Coming in touch with death, a person can’t help thinking, “What kind of God makes a world with death in it? If I were God, I’d do things very different; I’d do things better.”

Let’s put it this way. When you come in contact with death, you can’t help being a little angry with God. And if you are a Cohen, how can you be angry in your heart with God, and then go into the Holy Temple to serve Him? It just doesn’t go. So the priest had to wait until sunset, and take a mikvah, a ritual bath, and then he could return to serve God the next day.

These laws of the priesthood regarding serving God became the basis for many of the Jewish laws of mourning. If your father or mother, brother or sister, son or daughter, husband or wife died, from the time of their death until they are buried, you are technically exempt from most positive commandments. For example, you don’t have to say blessings, because that’s a form of thanking and serving God, and right now, you may be in a frame of mind of being a little bit angry with God. So you aren’t obligated to say those blessings.

And you know, my sweetest friends, today we don’t have a Beit HaMikdash, a Holy Temple, and although we still have Cohanim, priests, we don’t have animal or incense offerings to serve God in the Holy Temple. Today we serve God through offerings of words of Torah study and words of prayer. Today our rabbis are like our priests, serving God through teaching Torah. But if you are angry with God, you can’t teach Torah. You can say the words, but the love and light within them do not flow through them.

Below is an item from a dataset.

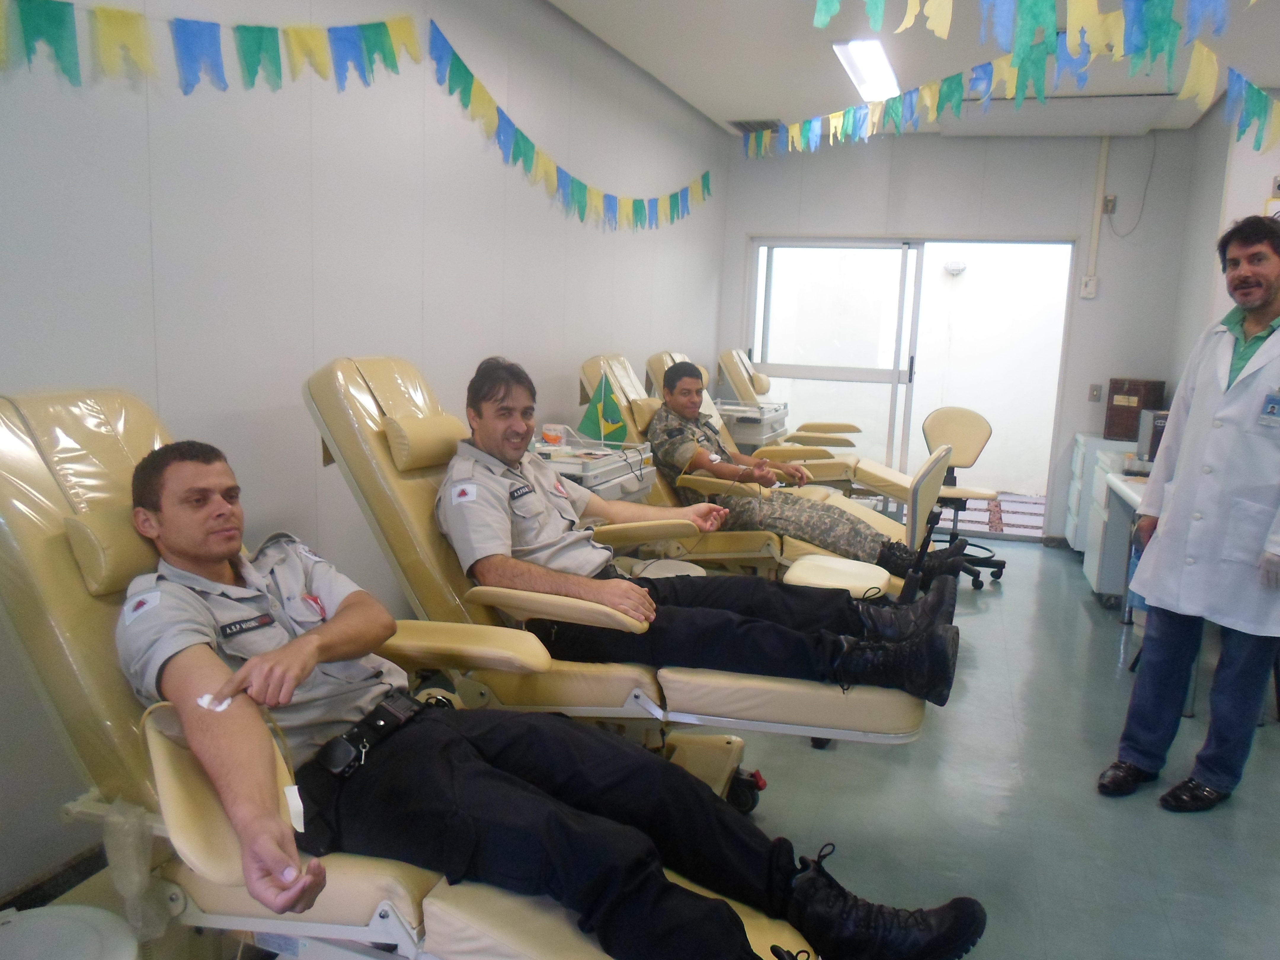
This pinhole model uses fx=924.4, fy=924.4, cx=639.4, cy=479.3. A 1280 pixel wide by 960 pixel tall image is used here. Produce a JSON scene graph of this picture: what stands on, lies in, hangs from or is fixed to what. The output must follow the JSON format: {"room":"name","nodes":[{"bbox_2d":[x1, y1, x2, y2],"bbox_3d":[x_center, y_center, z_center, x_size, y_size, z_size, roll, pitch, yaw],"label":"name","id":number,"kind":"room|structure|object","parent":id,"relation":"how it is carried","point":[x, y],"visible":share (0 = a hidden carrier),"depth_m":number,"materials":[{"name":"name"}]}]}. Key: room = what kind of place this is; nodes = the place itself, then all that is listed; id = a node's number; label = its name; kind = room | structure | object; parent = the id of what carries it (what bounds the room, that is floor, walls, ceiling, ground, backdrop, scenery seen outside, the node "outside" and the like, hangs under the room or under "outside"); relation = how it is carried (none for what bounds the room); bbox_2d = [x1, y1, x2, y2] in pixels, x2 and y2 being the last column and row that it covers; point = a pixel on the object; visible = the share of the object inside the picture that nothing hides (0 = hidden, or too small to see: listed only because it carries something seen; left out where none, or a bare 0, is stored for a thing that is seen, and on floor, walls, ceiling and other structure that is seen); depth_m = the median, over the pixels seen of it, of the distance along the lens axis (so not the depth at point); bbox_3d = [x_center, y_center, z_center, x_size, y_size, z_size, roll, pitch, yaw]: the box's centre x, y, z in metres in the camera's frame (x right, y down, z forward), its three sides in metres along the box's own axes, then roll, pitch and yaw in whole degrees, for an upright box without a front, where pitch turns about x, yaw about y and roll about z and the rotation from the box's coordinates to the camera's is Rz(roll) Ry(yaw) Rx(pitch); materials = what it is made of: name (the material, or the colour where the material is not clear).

So please open your hearts. The saddest thing is that today our teachers and rabbis haven’t just touched one dead person. They’ve been touched by Six Million dead people. And they are so angry with God, so angry with God. Gevald, are they angry with God! And because they are so angry with God, all their words of Torah are just that: words. There’s no light, no taste, no meaning, no melody in them.

But young people today are so hungry for that light, for that meaning, for that melody – for the deepest inner dimensions of truth. And if they can’t get it from Judaism, they’ll go anywhere that love and light are to be found.

Thank God our hungry, searching, younger generation found some traditions that weren’t so angry with God, and they could get the love and light and meaning that they so craved. And today in Judaism, Baruch HaShem, thank God, we have a whole new generation of teachers who haven’t been touched directly by the Six Million. Or maybe they have taken Six Million mikvahs from tears of sadness and then another Six Million mikvahs from tears of joy. And their words are filled with light and joy and love.

God willing, now people can come back to Judaism to quench that deep, powerful, longing for God’s love and from our own tradition. I bless us all that we should find that beauty in Torah, in Shabbos, and in the deepest depths of the heart of our holy and ancient and living tradition.

Thank you so much. God bless you all. Good Shabbos, Good Shabbos.